2) Traffic. That is the amount of data that is moved in and out of your website in a month's time. That will relate to how many visitors you have each month and how many pages they view before leaving. You won't use more than a few hundred megabytes in your wildest dreams.

3) Bandwidth. That's the guaranteed data rate for your web site. That would only be important to you if you have lots of people hammering your web site at the same time. Your bandwidth requirements will be light, so any web host's bandwidth will be satisfactory for your use.

4) FTP access. That provides access to your web site disk space so your web site space looks sort of like a disk drive in your own computer. With FTP access, you will normally get your web site edited the way you want it to look on your own hard drive, then when you're satisfied you can upload it to your web site space using FTP software. You will normally maintain a dedicated directory on your hard drive with the latest version of your web site on it, just in case your web host takes a dump on you (yes, that DOES happen sometimes), so if a disaster occurs you can upload your web site and have it working again quickly.

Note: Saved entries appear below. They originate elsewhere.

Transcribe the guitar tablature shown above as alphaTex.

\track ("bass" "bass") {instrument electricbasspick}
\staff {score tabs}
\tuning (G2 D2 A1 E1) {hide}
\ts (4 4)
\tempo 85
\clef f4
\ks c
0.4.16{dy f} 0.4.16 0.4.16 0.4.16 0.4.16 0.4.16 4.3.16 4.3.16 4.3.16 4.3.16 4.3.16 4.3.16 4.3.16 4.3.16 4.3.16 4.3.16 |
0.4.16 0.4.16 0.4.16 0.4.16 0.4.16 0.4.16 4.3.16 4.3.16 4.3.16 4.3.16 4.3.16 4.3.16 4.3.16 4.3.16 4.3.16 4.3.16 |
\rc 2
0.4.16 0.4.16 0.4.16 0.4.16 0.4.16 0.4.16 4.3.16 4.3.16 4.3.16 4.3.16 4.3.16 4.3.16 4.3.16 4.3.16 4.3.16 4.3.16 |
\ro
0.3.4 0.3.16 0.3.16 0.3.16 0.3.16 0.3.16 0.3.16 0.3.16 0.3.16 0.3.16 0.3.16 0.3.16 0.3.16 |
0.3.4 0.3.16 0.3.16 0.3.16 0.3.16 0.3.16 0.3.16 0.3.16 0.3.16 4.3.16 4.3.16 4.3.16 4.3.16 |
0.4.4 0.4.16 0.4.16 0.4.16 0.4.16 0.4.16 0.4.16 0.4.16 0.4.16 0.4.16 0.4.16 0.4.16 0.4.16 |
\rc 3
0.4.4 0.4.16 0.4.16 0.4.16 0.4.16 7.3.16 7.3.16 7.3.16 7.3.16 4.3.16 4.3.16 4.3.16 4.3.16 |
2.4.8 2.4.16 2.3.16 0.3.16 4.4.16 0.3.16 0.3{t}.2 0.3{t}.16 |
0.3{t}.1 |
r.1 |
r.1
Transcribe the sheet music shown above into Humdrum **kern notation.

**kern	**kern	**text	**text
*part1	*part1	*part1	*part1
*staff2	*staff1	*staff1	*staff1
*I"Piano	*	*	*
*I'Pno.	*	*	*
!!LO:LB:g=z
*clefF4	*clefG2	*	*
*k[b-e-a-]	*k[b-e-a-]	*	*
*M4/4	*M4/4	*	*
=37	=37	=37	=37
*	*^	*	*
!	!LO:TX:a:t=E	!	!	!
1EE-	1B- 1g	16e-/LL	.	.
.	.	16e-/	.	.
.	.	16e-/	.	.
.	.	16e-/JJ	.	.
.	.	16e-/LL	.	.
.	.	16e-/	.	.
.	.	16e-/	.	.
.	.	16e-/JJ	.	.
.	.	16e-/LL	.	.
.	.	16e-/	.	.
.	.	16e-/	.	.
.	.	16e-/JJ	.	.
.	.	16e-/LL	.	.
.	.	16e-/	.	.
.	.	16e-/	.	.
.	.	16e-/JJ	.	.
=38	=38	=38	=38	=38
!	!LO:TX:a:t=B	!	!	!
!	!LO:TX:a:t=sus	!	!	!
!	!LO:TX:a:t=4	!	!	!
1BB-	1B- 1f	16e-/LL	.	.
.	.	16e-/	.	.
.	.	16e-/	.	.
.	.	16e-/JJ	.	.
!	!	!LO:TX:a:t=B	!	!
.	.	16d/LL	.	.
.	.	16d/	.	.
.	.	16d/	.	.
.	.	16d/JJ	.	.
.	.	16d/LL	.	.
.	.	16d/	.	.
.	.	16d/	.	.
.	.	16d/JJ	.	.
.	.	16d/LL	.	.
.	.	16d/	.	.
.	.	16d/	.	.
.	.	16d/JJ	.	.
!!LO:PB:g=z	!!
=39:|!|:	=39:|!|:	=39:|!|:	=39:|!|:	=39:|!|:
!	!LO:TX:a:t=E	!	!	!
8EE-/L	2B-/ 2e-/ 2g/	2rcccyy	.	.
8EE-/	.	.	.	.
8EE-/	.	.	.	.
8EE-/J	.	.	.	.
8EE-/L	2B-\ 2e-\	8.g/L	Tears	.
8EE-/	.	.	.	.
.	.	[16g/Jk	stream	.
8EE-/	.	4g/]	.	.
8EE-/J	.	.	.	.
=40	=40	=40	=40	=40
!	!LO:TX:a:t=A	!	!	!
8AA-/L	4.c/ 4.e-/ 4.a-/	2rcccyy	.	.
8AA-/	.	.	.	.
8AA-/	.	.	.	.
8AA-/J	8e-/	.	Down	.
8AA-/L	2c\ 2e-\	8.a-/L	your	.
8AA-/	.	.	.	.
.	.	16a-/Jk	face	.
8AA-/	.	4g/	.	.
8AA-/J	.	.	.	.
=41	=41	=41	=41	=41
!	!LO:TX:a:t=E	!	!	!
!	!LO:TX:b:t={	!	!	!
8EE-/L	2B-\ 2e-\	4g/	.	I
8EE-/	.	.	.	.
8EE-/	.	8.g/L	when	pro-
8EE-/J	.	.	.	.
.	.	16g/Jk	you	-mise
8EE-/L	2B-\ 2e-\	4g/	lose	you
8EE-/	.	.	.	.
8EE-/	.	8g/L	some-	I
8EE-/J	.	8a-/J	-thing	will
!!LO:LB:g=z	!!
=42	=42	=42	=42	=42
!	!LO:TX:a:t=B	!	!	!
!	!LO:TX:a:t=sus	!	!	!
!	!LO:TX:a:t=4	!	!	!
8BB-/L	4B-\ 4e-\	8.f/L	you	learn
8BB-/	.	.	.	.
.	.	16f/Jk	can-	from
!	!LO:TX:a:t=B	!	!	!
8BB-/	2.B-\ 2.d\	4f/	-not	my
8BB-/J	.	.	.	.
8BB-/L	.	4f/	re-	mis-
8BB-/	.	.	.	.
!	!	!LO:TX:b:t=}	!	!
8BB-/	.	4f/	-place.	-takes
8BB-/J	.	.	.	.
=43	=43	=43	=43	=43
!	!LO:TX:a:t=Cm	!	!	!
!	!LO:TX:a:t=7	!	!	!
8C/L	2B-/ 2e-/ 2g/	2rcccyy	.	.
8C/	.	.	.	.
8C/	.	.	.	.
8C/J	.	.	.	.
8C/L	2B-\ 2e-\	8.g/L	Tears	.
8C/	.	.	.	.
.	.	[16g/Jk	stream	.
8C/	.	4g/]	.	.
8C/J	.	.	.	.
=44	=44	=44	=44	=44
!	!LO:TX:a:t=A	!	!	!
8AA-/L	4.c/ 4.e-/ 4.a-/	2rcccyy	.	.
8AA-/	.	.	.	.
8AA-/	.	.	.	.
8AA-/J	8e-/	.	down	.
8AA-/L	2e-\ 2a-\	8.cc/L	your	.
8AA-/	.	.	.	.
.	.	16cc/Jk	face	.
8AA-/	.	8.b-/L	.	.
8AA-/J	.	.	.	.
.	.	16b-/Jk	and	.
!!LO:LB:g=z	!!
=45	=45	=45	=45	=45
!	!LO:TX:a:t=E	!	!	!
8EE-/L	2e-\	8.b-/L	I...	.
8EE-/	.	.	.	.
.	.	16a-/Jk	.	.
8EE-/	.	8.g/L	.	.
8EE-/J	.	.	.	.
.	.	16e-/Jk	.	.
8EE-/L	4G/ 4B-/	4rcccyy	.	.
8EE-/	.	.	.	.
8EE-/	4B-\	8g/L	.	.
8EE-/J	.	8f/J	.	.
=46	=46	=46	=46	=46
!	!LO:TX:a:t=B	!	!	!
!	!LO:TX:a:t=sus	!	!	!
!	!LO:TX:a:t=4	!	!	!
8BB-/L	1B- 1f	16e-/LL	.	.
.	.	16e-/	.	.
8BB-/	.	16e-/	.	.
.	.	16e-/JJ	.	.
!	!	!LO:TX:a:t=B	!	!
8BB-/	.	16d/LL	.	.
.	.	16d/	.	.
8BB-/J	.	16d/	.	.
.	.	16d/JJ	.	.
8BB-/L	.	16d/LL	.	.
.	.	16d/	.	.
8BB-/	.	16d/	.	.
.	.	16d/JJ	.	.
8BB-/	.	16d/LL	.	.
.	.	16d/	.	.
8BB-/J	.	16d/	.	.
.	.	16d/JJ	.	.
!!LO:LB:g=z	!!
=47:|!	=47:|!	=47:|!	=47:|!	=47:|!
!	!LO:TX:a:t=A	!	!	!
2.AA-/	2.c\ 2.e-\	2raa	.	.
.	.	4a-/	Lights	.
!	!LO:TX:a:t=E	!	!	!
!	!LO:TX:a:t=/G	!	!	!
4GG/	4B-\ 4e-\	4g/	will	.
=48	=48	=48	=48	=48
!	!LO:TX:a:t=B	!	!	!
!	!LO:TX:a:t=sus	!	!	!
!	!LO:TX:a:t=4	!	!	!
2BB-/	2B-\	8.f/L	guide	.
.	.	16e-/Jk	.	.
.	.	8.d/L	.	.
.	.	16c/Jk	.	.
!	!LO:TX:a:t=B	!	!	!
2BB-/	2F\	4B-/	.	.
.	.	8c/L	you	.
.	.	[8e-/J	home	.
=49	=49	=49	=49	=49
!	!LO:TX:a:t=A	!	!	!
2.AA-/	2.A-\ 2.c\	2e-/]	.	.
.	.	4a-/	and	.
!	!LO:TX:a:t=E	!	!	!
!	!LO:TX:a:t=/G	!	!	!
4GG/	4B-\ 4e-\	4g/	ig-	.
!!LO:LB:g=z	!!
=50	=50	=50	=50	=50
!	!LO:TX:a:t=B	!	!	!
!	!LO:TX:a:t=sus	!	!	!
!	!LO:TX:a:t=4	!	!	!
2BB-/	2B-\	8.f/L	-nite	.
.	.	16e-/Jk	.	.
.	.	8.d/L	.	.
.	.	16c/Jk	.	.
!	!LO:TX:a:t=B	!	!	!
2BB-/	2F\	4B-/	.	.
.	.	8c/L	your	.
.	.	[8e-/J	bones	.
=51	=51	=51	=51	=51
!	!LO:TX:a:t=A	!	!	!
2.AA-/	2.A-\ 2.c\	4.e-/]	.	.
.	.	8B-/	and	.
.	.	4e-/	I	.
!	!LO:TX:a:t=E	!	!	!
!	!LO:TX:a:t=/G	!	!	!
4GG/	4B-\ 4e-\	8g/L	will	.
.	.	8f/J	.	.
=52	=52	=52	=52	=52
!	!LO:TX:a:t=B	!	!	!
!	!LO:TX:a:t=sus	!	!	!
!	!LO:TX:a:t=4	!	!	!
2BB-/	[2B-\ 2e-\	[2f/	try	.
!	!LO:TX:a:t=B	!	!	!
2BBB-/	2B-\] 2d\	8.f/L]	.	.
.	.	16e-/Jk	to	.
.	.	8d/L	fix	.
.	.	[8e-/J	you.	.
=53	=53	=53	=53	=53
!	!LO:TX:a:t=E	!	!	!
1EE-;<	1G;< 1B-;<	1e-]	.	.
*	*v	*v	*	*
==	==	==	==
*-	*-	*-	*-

There is free FTP software available. The most popular are FTP Commander and WSFTP_LE.

FTP Commander
http://www.tucows.com/preview/195124

WSFTP_LE
http://vipmeister.com/dl/wsftp/ws_ftple.html

If you are a beginner and don't expect to use advanced installations, such as installing cgi scripts, then FTP Commander will probably work fine for you. For advanced installations you should get WSFTP_LE. Be aware that WSFTP_LE is no longer supported, but it still works fine.


----------